ライナスも公爵公子であり、それでも相手が女だから、と丁寧に接してはいたが、シスリーの態度には我慢ならないらしい。
部下に命令し、扉をブチ破って、それでシスリーが怪我をしようと、生命があれば良しと判断した様だ。
扉越しで会話が無くなる事の方が問題となる。
幾ら、自害しそうにない女であろうと、感情的になる女程何をするか分からないからだ。
扉を開けると、入った騎士目掛け、シスリーが椅子を投げ付け、手当り次第物を投げ付けて来る。
なので、部屋中に香水が混ざったニオイで充満し、ライナスも掛かり捲った。
「臭いなぁ………ライナス」
「俺の部下達、皆同じニオイになって、鼻が腐りそうだ………気持ち悪い………風呂に入らせてくれ…………ケヴィンの時と言い、散々だ………」
シスリーを連行して乗せてきた馬車も、そのニオイが染み付いて取れないのだと、ライナスはボヤいていた。
護送し、今は別室に閉じ込めてはいるが、その部屋にもニオイは染み付くだろう。
今はリアンがシスリーの母親、マーガレットを取り調べ中で、終わってからシスリーに聞く事になる。
リアンの執務室で、鼻を摘むクレイオとベルイマンに思い切り笑われながら、ライナスは不機嫌だった。

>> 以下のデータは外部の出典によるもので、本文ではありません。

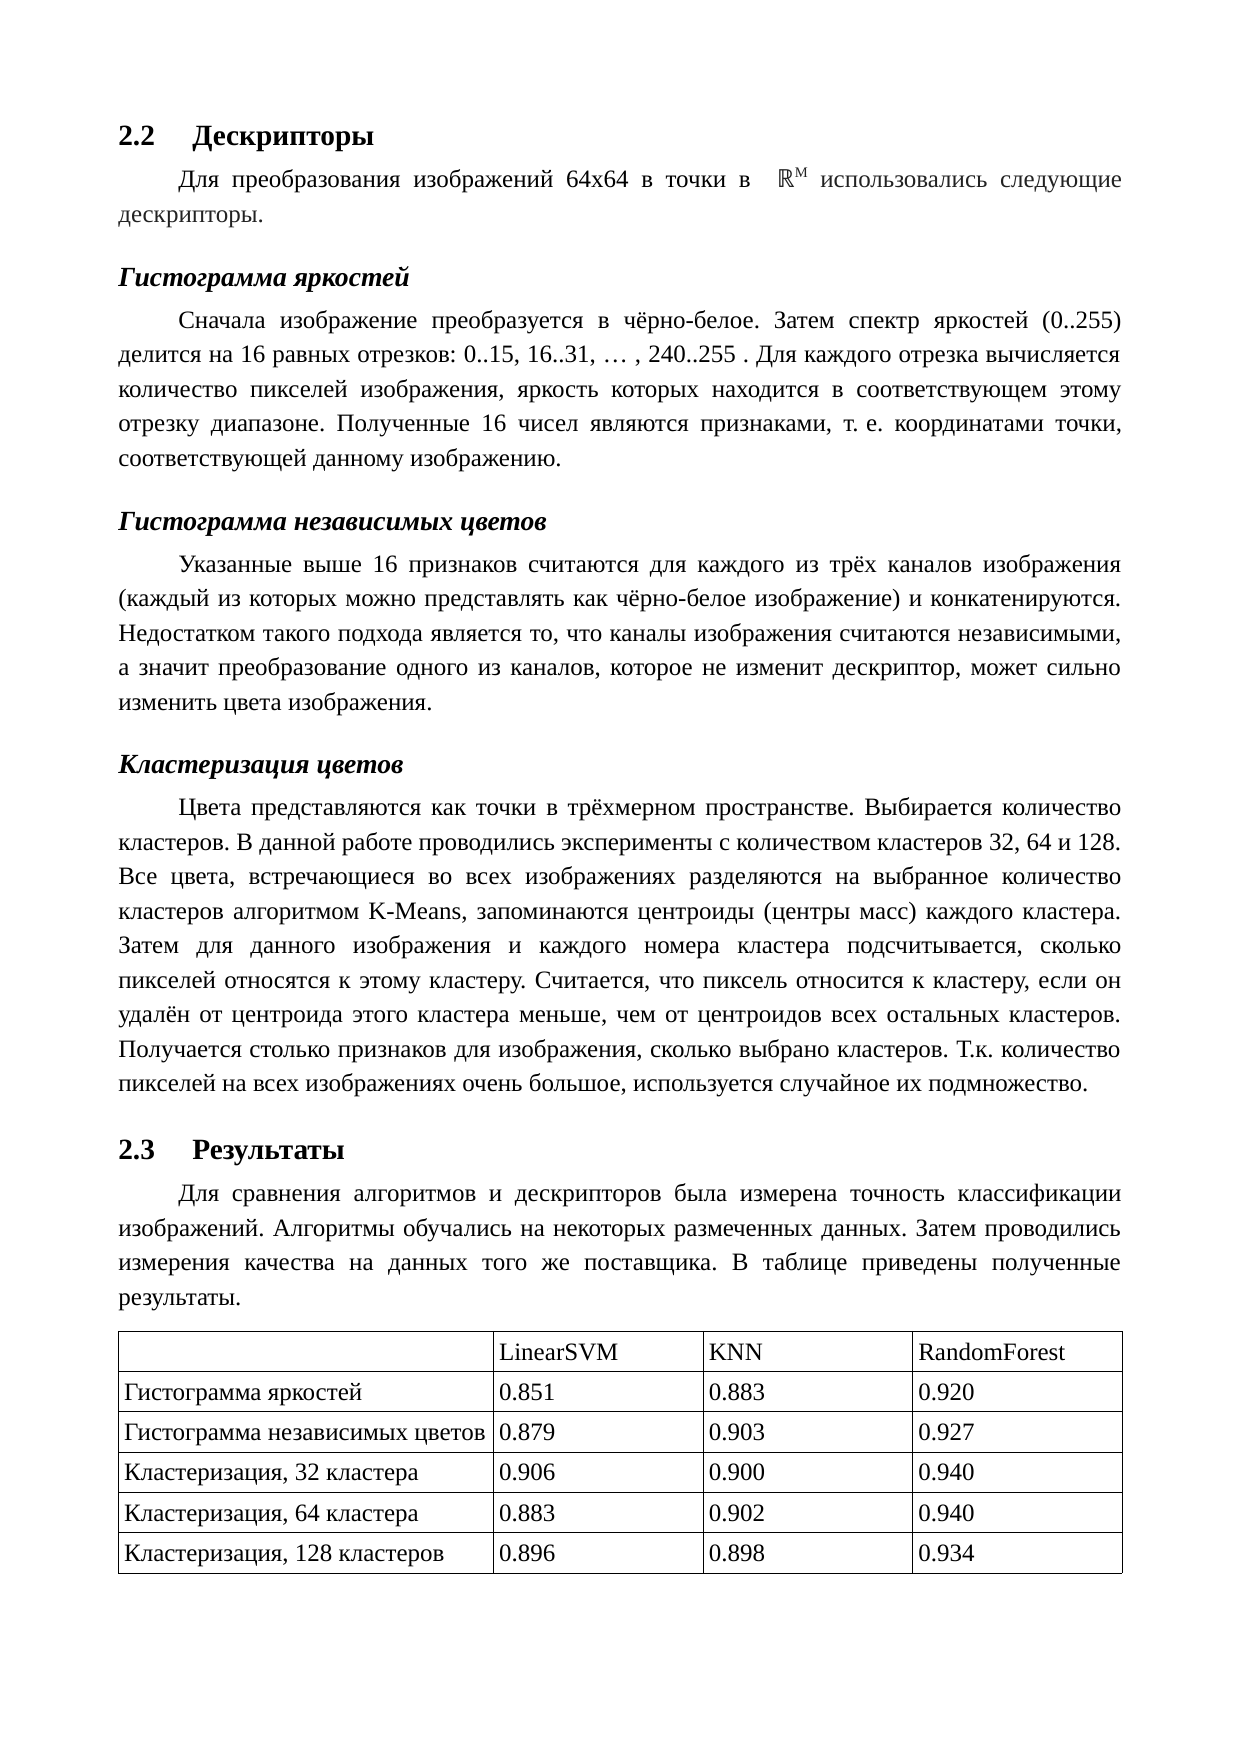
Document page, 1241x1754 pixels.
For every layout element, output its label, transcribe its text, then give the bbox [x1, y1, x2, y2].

text Сначала изображение преобразуется в чёрно-белое. Затем спектр яркостей (0..255) делится на 16 равных отрезков: 0..15, 16..31, … , 240..255 . Для каждого отрезка вычисляется количество пикселей изображения, яркость которых находится в соответствующем этому отрезку диапазоне. Полученные 16 чисел являются признаками, т. е. координатами точки, соответствующей данному изображению. [118, 305, 1122, 471]
subtitle 2.2 Дескрипторы [118, 118, 1122, 152]
table_cell 0.883 [494, 1493, 703, 1532]
text Для сравнения алгоритмов и дескрипторов была измерена точность классификации изображений. Алгоритмы обучались на некоторых размеченных данных. Затем проводились измерения качества на данных того же поставщика. В таблице приведены полученные результаты. [118, 1178, 1122, 1310]
table_cell Кластеризация, 128 кластеров [119, 1533, 493, 1573]
subtitle Гистограмма яркостей [118, 260, 1122, 292]
text Указанные выше 16 признаков считаются для каждого из трёх каналов изображения (каждый из которых можно представлять как чёрно-белое изображение) и конкатенируются. Недостатком такого подхода является то, что каналы изображения считаются независимыми, а значит преобразование одного из каналов, которое не изменит дескриптор, может сильно изменить цвета изображения. [118, 549, 1122, 715]
table_cell 0.851 [494, 1372, 703, 1411]
table_cell 0.879 [494, 1412, 703, 1452]
table_cell 0.903 [704, 1412, 912, 1452]
table_cell Гистограмма яркостей [119, 1372, 493, 1411]
table_cell 0.927 [913, 1412, 1122, 1452]
table_cell 0.940 [913, 1453, 1122, 1492]
table_header LinearSVM [494, 1332, 703, 1371]
table_cell 0.898 [704, 1533, 912, 1573]
table_cell 0.906 [494, 1453, 703, 1492]
table_header KNN [704, 1332, 912, 1371]
text Для преобразования изображений 64x64 в точки в ℝM использовались следующие дескрипторы. [118, 164, 1122, 228]
table_cell 0.883 [704, 1372, 912, 1411]
table_header RandomForest [913, 1332, 1122, 1371]
table_cell Кластеризация, 32 кластера [119, 1453, 493, 1492]
table_cell 0.940 [913, 1493, 1122, 1532]
table_cell Гистограмма независимых цветов [119, 1412, 493, 1452]
text Цвета представляются как точки в трёхмерном пространстве. Выбирается количество кластеров. В данной работе проводились эксперименты с количеством кластеров 32, 64 и 128. Все цвета, встречающиеся во всех изображениях разделяются на выбранное количество кластеров алгоритмом K-Means, запоминаются центроиды (центры масс) каждого кластера. Затем для данного изображения и каждого номера кластера подсчитывается, сколько пикселей относятся к этому кластеру. Считается, что пиксель относится к кластеру, если он удалён от центроида этого кластера меньше, чем от центроидов всех остальных кластеров. Получается столько признаков для изображения, сколько выбрано кластеров. Т.к. количество пикселей на всех изображениях очень большое, используется случайное их подмножество. [118, 792, 1122, 1097]
table_cell 0.920 [913, 1372, 1122, 1411]
table_cell 0.896 [494, 1533, 703, 1573]
table_cell Кластеризация, 64 кластера [119, 1493, 493, 1532]
table_cell 0.900 [704, 1453, 912, 1492]
table_header [119, 1332, 493, 1371]
subtitle Гистограмма независимых цветов [118, 504, 1122, 536]
subtitle 2.3 Результаты [118, 1132, 1122, 1166]
table_cell 0.934 [913, 1533, 1122, 1573]
table_cell 0.902 [704, 1493, 912, 1532]
subtitle Кластеризация цветов [118, 748, 1122, 780]
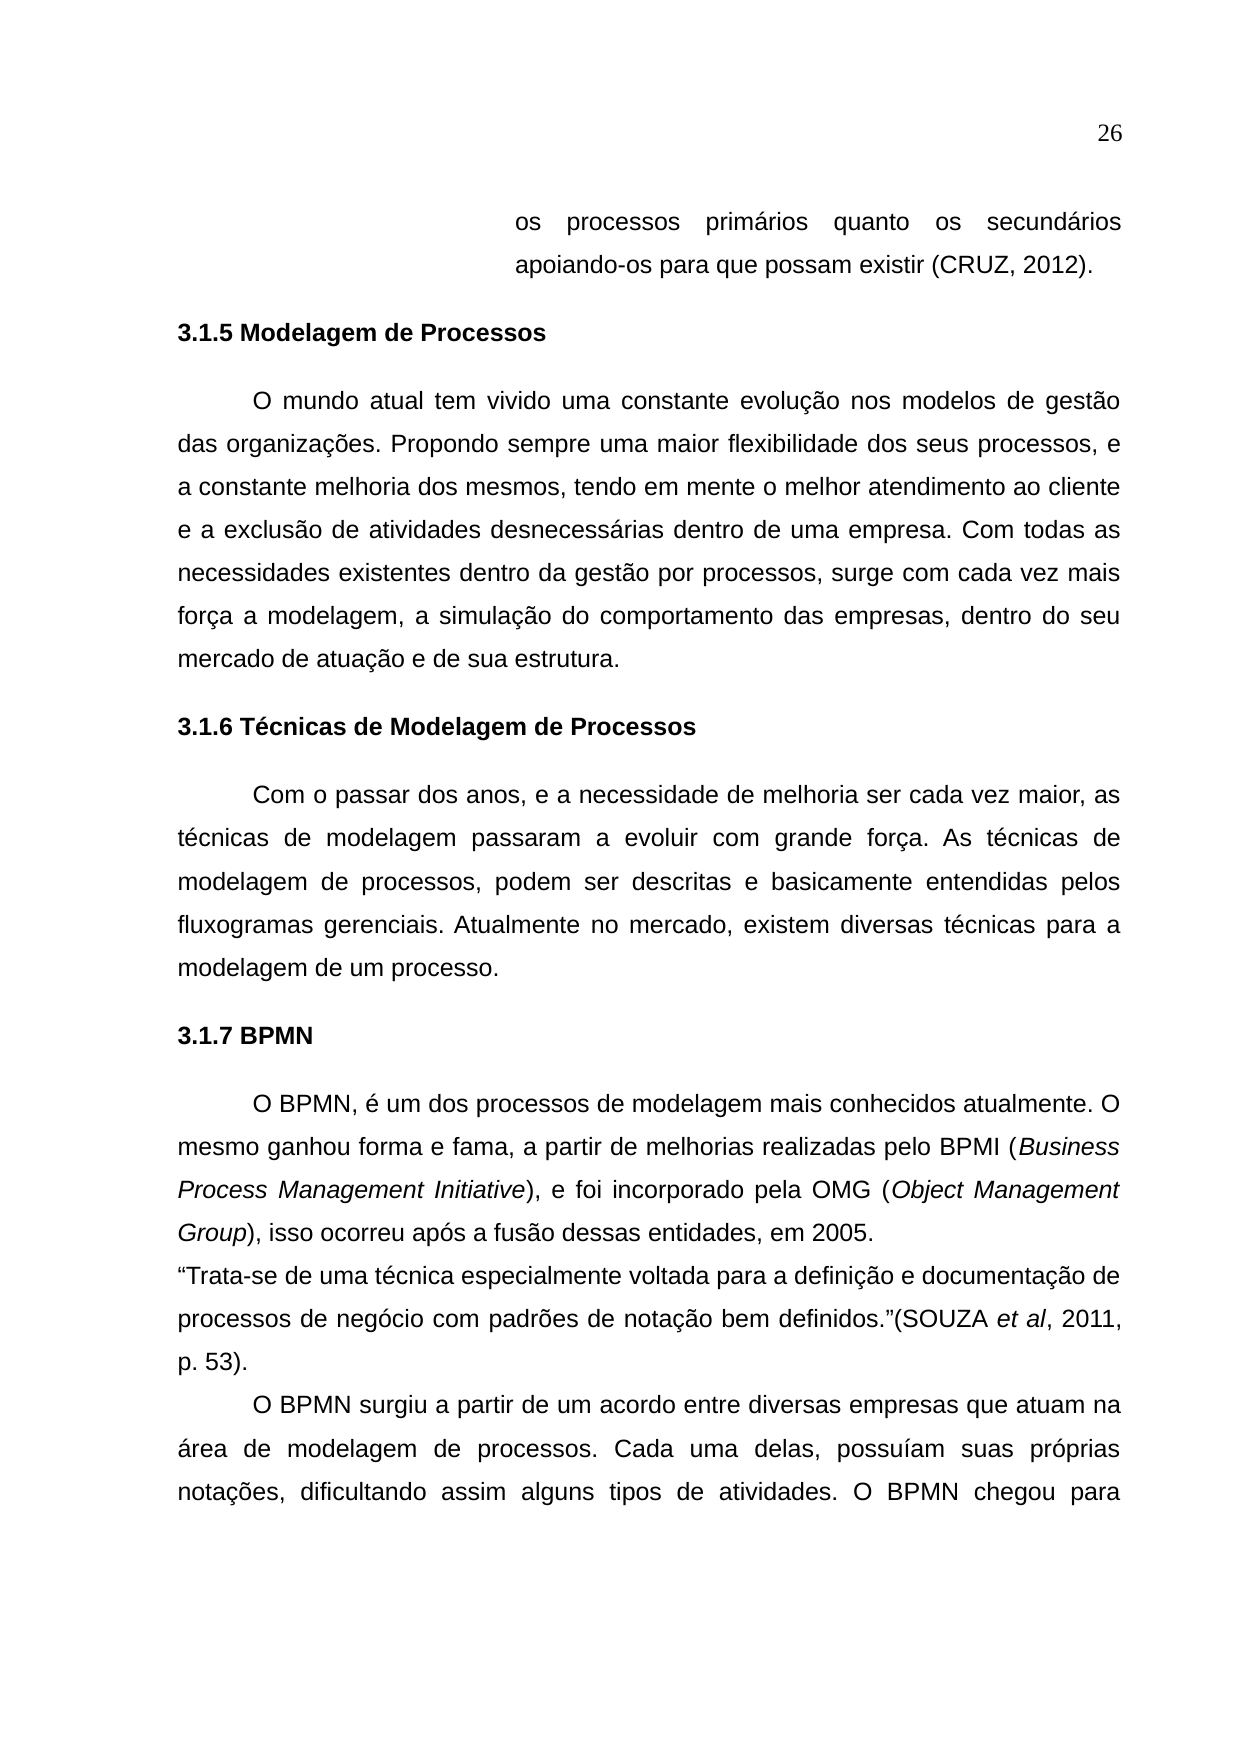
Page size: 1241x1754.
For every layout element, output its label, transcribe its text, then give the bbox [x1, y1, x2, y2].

text “Trata-se de uma técnica especialmente voltada para a definição e documentação de processos de negócio com padrões de notação bem definidos.”(SOUZA et al, 2011, p. 53). [177, 1261, 1122, 1376]
text O BPMN, é um dos processos de modelagem mais conhecidos atualmente. O mesmo ganhou forma e fama, a partir de melhorias realizadas pelo BPMI (Business Process Management Initiative), e foi incorporado pela OMG (Object Management Group), isso ocorreu após a fusão dessas entidades, em 2005. [177, 1088, 1122, 1247]
subtitle 3.1.6 Técnicas de Modelagem de Processos [177, 712, 1122, 741]
subtitle 3.1.7 BPMN [177, 1021, 1122, 1049]
text Com o passar dos anos, e a necessidade de melhoria ser cada vez maior, as técnicas de modelagem passaram a evoluir com grande força. As técnicas de modelagem de processos, podem ser descritas e basicamente entendidas pelos fluxogramas gerenciais. Atualmente no mercado, existem diversas técnicas para a modelagem de um processo. [177, 780, 1122, 981]
subtitle 3.1.5 Modelagem de Processos [177, 318, 1122, 346]
text O mundo atual tem vivido uma constante evolução nos modelos de gestão das organizações. Propondo sempre uma maior flexibilidade dos seus processos, e a constante melhoria dos mesmos, tendo em mente o melhor atendimento ao cliente e a exclusão de atividades desnecessárias dentro de uma empresa. Com todas as necessidades existentes dentro da gestão por processos, surge com cada vez mais força a modelagem, a simulação do comportamento das empresas, dentro do seu mercado de atuação e de sua estrutura. [177, 386, 1122, 673]
list os processos primários quanto os secundários apoiando-os para que possam existir (CRUZ, 2012). [477, 207, 1122, 278]
text O BPMN surgiu a partir de um acordo entre diversas empresas que atuam na área de modelagem de processos. Cada uma delas, possuíam suas próprias notações, dificultando assim alguns tipos de atividades. O BPMN chegou para [177, 1390, 1122, 1505]
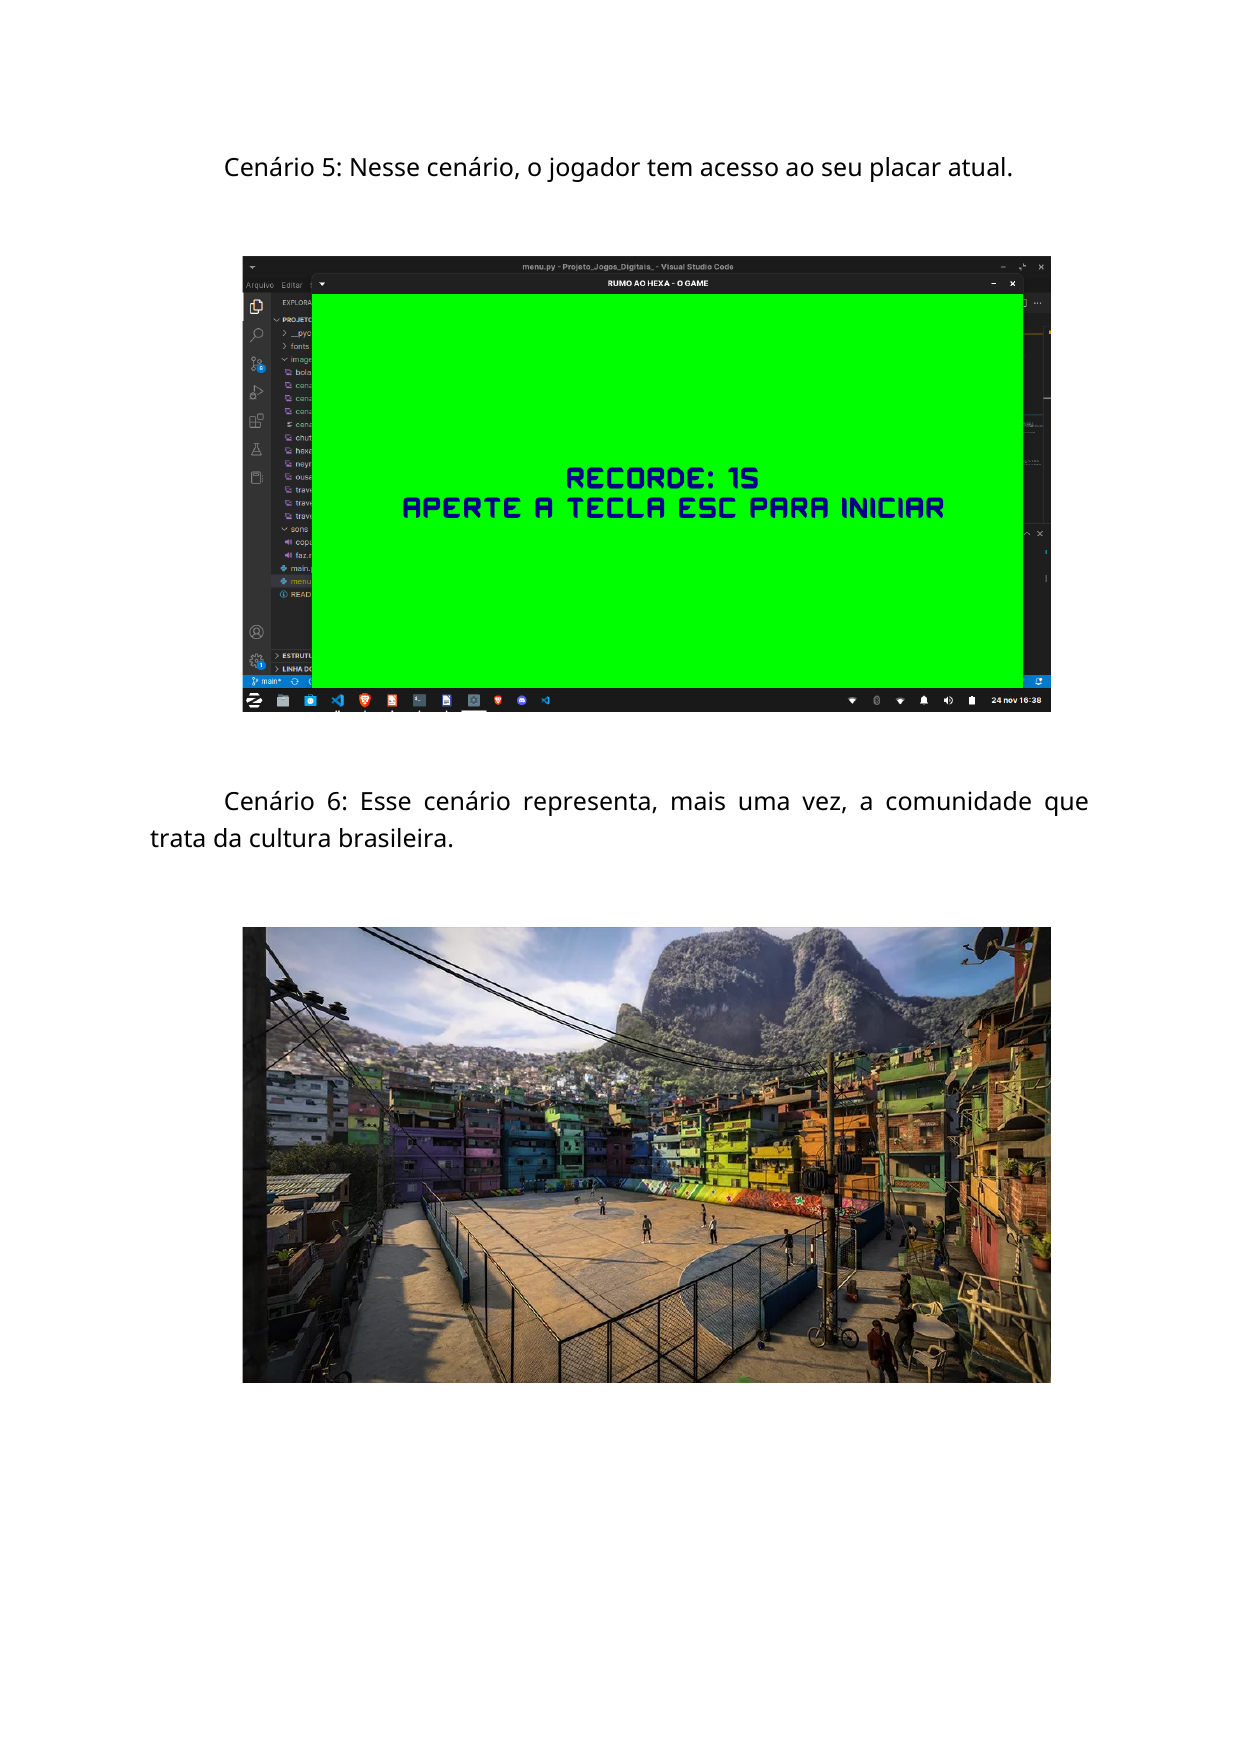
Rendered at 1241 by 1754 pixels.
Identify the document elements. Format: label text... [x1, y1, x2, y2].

text Cenário 6: Esse cenário representa, mais uma vez, a comunidade que trata da cultura brasileira. [150, 784, 1090, 855]
picture [242, 927, 1051, 1383]
picture [242, 256, 1051, 712]
text Cenário 5: Nesse cenário, o jogador tem acesso ao seu placar atual. [150, 150, 1090, 184]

「あはははっ!早く入って来いよ。駐屯地の風呂場なら何時でも入れるんだろ?」
「…………あぁ……あの女も香水がぶっ掛かってたから、また臭いまま取り調べするのは悲惨だがな」
「…………罪人用の着替えでも渡して、風呂に入って貰えばいいんじゃないの?」
「クレイオ殿下、そうしようとしましたがあの女は、こんな物着れるか、と投げ捨てまして……今は取り敢えず風呂に入らせてます………ですが、我儘言い放題で参りました……世話する侍女を寄越せだの、新しいドレスを出しておけだの」
「如何します?クレイオ殿下」
「要らないでしょ、渡す必要ある?着飾る必要も無いから、侍従用の制服を取り敢えず渡したら?」
「ですね………その様に………王城では皇妃陛下とティア以外、着飾る為の服は用意しませんから」
「…………風呂入ってくる……あぁ、臭い……」
「あぁ、行ってこい」
ライナスが数分執務室に居ただけなのに、もう香水のニオイが充満し、クレイオとベルイマンは窓を全開して、新鮮な空気を肺にめい一杯吸い込んで一息吐いた。
「はぁぁぁっ………自然な空気って美味かったんだな……」
「全くです………どれだけライナスは被ったんでしょうね」
「さぁね………シスリーの美への執着は結構な物だったからさ………所で、また義姉上をティアって言っちゃってるけど、兄上の前で本当に止めないとマズイでしょ、ベルイマン」
「また言ってました?………癖ですね、きっと……好意は無いんですよ、誤解されません様にお願いします」
「スヴェン卿は愛称呼びしてないんだから………僕も呼んでみようかな、て兄上に言ったら、凄い目で睨まれた………」
「善処します」
スヴェンはもうルティアを愛称呼びをしていないのだから、リアンが腹立つのは分かりきっている事だ。
長く続くと、心狭のリアンにいつか殺され兼ねない、殺意さえも感じていたクレイオとベルイマンだった。